▸ What is expected:
Copy out all lines bearing the word "договора" from the listing below.

[Dataset records Boundary: Start]

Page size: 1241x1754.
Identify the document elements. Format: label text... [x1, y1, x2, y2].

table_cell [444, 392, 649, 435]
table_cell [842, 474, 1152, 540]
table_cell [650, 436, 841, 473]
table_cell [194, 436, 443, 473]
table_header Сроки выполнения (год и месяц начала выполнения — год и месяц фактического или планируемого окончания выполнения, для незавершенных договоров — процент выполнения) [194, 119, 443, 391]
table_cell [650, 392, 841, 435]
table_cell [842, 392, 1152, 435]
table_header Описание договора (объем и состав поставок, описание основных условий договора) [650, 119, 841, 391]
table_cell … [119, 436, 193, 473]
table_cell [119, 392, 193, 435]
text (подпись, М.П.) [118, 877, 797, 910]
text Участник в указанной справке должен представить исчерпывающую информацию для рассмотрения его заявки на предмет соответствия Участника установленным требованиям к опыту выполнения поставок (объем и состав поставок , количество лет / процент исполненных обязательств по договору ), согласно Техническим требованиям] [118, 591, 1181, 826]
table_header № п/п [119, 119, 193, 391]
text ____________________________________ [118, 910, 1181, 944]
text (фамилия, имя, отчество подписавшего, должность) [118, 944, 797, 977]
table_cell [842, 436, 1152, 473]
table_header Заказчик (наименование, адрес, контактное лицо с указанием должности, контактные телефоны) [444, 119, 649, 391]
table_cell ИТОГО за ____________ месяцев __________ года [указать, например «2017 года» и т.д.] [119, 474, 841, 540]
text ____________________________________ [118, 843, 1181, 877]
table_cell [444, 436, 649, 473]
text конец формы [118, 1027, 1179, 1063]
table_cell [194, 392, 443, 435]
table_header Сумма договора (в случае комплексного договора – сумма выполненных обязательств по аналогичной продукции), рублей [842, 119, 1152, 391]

[Dataset records Boundary: End]

▸ Result of this exercise:
table_header Описание договора (объем и состав поставок, описание основных условий договора) [650, 119, 841, 391]
table_header Сумма договора (в случае комплексного договора – сумма выполненных обязательств по аналогичной продукции), рублей [842, 119, 1152, 391]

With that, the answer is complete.